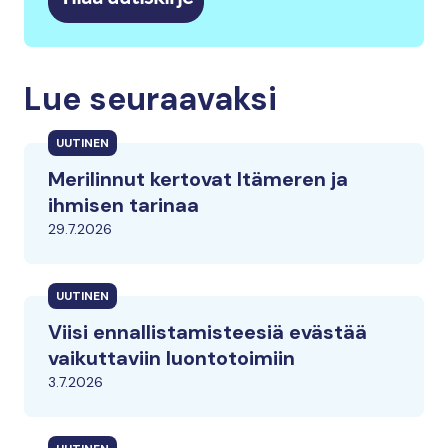
Lue seuraavaksi
UUTINEN
Merilinnut kertovat Itämeren ja
ihmisen tarinaa
29.7.2026
UUTINEN
Viisi ennallistamisteesiä evästää
vaikuttaviin luontotoimiin
3.7.2026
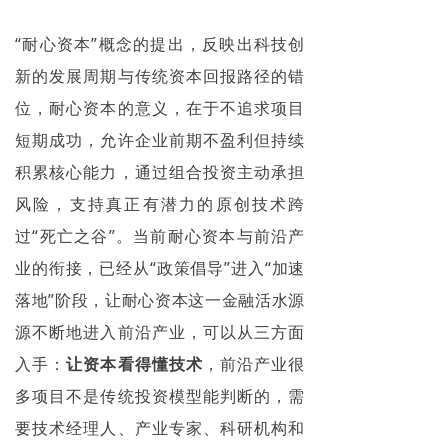
“耐心资本”
概念的提出
，反映出科技创
新的发展周期与传统资本回报路径的错
位，耐心资本的意义，在于不追求项目
短期成功，允许企业前期不盈利但持续
积累核心能力，通过组合投资主动承担
风险，支持真正有潜力的原创技术跨
过
“死亡之谷”。当前耐心资本与前沿产
业的衔接，已经从“政策倡导”进入“加速
落地”阶段，
让
耐心资本这一金融活水源
源不断地进入前沿产业，
可以从三方面
入手：
让资本看得懂技术
，前沿产业很
多项目不是传统投资模型能判断的，需
要技术经理人、产业专家、科研机构和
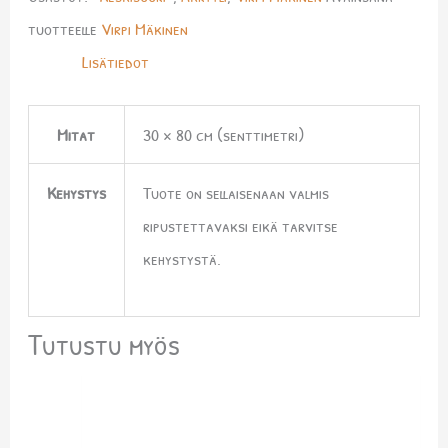
tuotteelle
Virpi Mäkinen
Lisätiedot
Mitat
30 × 80 cm (senttimetri)
Kehystys
Tuote on sellaisenaan valmis
ripustettavaksi eikä tarvitse
kehystystä.
Tutustu myös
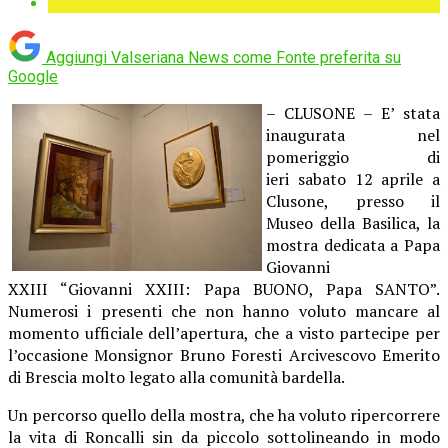
Aggiungi Valseriana News come
Fonte preferita su
Google
– CLUSONE – E’ stata
inaugurata nel
pomeriggio di
ieri sabato 12 aprile a
Clusone, presso il
Museo della Basilica, la
mostra dedicata a Papa
Giovanni
XXIII “Giovanni XXIII: Papa BUONO, Papa SANTO”.
Numerosi i presenti che non hanno voluto mancare al
momento ufficiale dell’apertura, che a visto partecipe per
l’occasione Monsignor Bruno Foresti Arcivescovo Emerito
di Brescia molto legato alla comunità bardella.
Un percorso quello della mostra, che ha voluto ripercorrere
la vita di Roncalli sin da piccolo sottolineando in modo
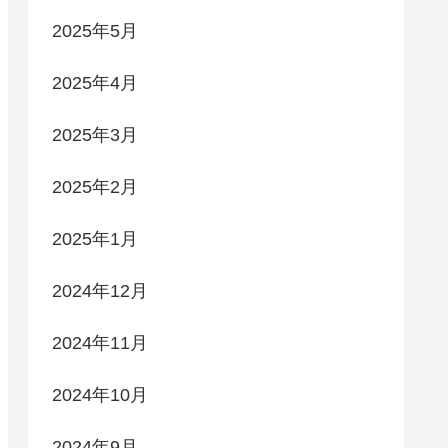
2025年5月
2025年4月
2025年3月
2025年2月
2025年1月
2024年12月
2024年11月
2024年10月
2024年9月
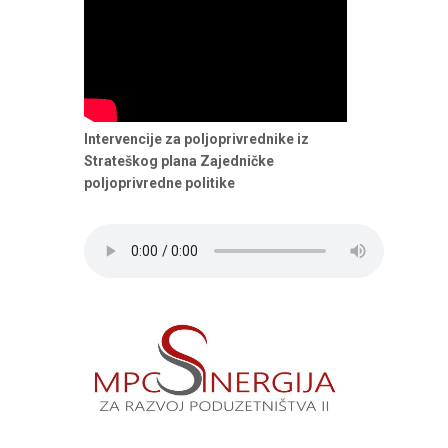
Intervencije za poljoprivrednike iz
Strateškog plana Zajedničke
poljoprivredne politike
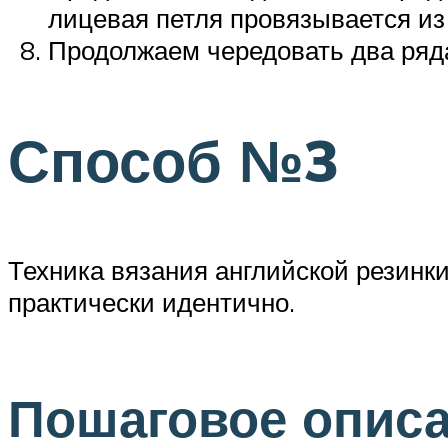
лицевая петля провязывается из
Продолжаем чередовать два ряд
Способ №3
Техника вязания английской резинки
практически идентично.
Пошаговое описа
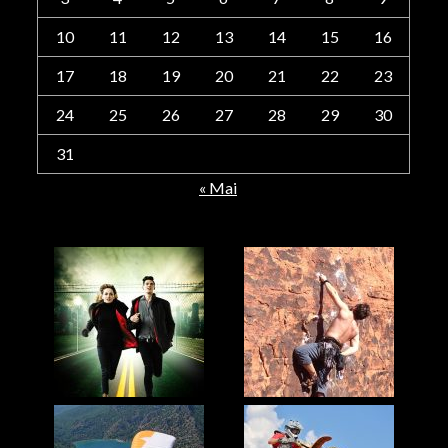
10
11
12
13
14
15
16
17
18
19
20
21
22
23
24
25
26
27
28
29
30
31
« Mai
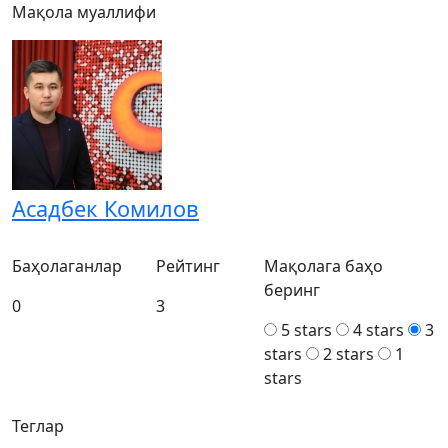
Мақола муаллифи
Асадбек Комилов
Баҳолаганлар
Рейтинг
Мақолага баҳо
беринг
0
3
5 stars
4 stars
3
stars
2 stars
1
stars
Теглар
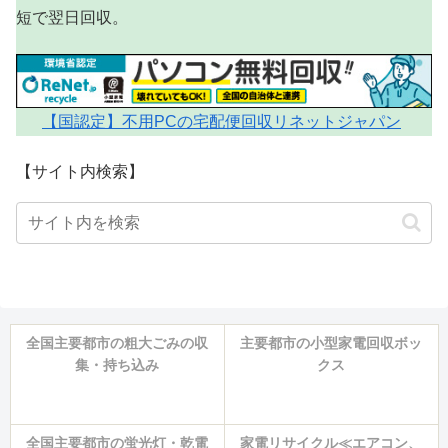
短で翌日回収。
【国認定】不用PCの宅配便回収リネットジャパン
【サイト内検索】
全国主要都市の粗大ごみの収
主要都市の小型家電回収ボッ
集・持ち込み
クス
全国主要都市の蛍光灯・乾電
家電リサイクル≪エアコン、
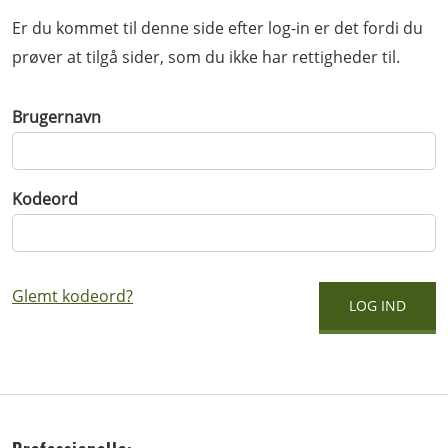
Er du kommet til denne side efter log-in er det fordi du
prøver at tilgå sider, som du ikke har rettigheder til.
Brugernavn
Kodeord
Glemt kodeord?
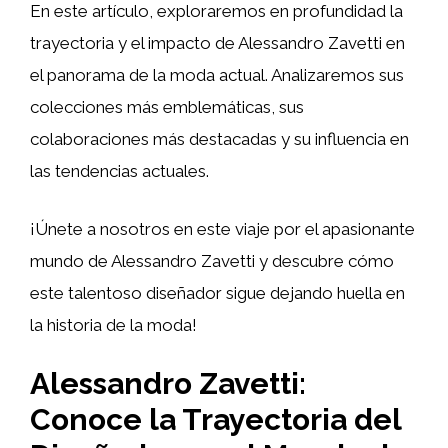
En este artículo, exploraremos en profundidad la
trayectoria y el impacto de Alessandro Zavetti en
el panorama de la moda actual. Analizaremos sus
colecciones más emblemáticas, sus
colaboraciones más destacadas y su influencia en
las tendencias actuales.
¡Únete a nosotros en este viaje por el apasionante
mundo de Alessandro Zavetti y descubre cómo
este talentoso diseñador sigue dejando huella en
la historia de la moda!
Alessandro Zavetti:
Conoce la Trayectoria del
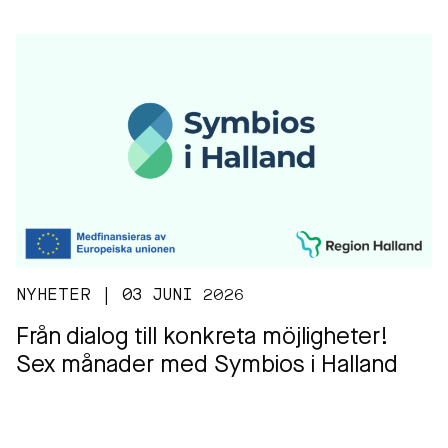
NYHETER | 03 JUNI 2026
Från dialog till konkreta möjligheter!
Sex månader med Symbios i Halland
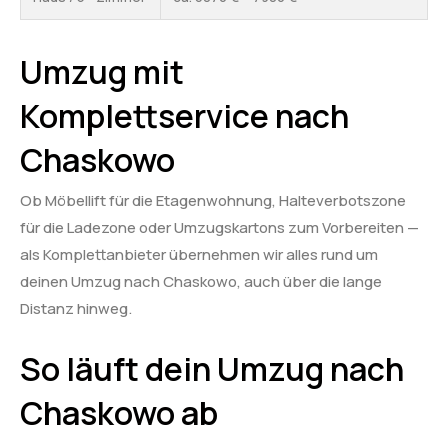
Umzug mit
Komplettservice nach
Chaskowo
Ob Möbellift für die Etagenwohnung, Halteverbotszone
für die Ladezone oder Umzugskartons zum Vorbereiten —
als Komplettanbieter übernehmen wir alles rund um
deinen Umzug nach Chaskowo, auch über die lange
Distanz hinweg.
So läuft dein Umzug nach
Chaskowo ab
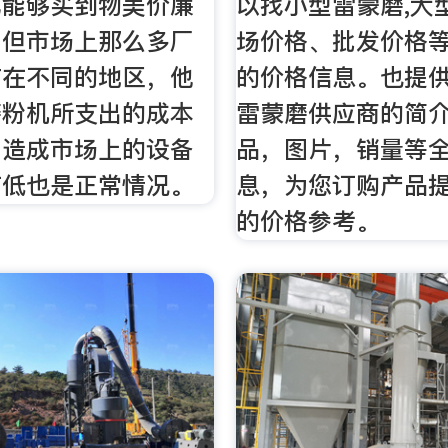
己能够买到物美价廉
以找小型雷蒙磨,大
，但市场上那么多厂
场价格、批发价格
布在不同的地区，他
的价格信息。也提
磨粉机所支出的成本
雷蒙磨供应商的简
，造成市场上的设备
品，图片，销量等
有低也是正常情况。
息，为您订购产品
的价格参考。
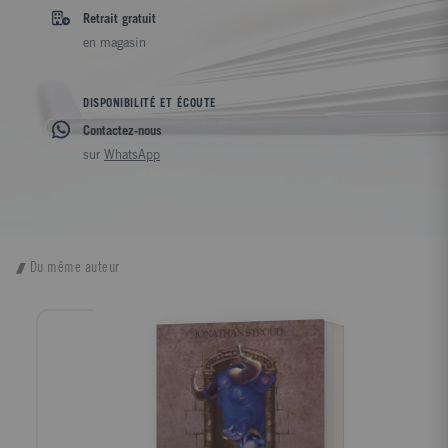
Retrait gratuit
en magasin
DISPONIBILITÉ ET ÉCOUTE
Contactez-nous
sur
WhatsApp
Du même auteur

--*--

**YOUR TASK**
Write out again, exactly, the lines from the start of the listing up to the line containing "mostra dedicata a Papa", with both ends and without pictures.

**REPLY TO THE EXERCISE**
Lue seuraavaksi
UUTINEN
Merilinnut kertovat Itämeren ja
ihmisen tarinaa
29.7.2026
UUTINEN
Viisi ennallistamisteesiä evästää
vaikuttaviin luontotoimiin
3.7.2026
“耐心资本”
概念的提出
，反映出科技创
新的发展周期与传统资本回报路径的错
位，耐心资本的意义，在于不追求项目
短期成功，允许企业前期不盈利但持续
积累核心能力，通过组合投资主动承担
风险，支持真正有潜力的原创技术跨
过
“死亡之谷”。当前耐心资本与前沿产
业的衔接，已经从“政策倡导”进入“加速
落地”阶段，
让
耐心资本这一金融活水源
源不断地进入前沿产业，
可以从三方面
入手：
让资本看得懂技术
，前沿产业很
多项目不是传统投资模型能判断的，需
要技术经理人、产业专家、科研机构和
tuotteelle
Virpi Mäkinen
Lisätiedot
Mitat
30 × 80 cm (senttimetri)
Kehystys
Tuote on sellaisenaan valmis
ripustettavaksi eikä tarvitse
kehystystä.
Tutustu myös
Aggiungi Valseriana News come
Fonte preferita su
Google
– CLUSONE – E’ stata
inaugurata nel
pomeriggio di
ieri sabato 12 aprile a
Clusone, presso il
Museo della Basilica, la
mostra dedicata a Papa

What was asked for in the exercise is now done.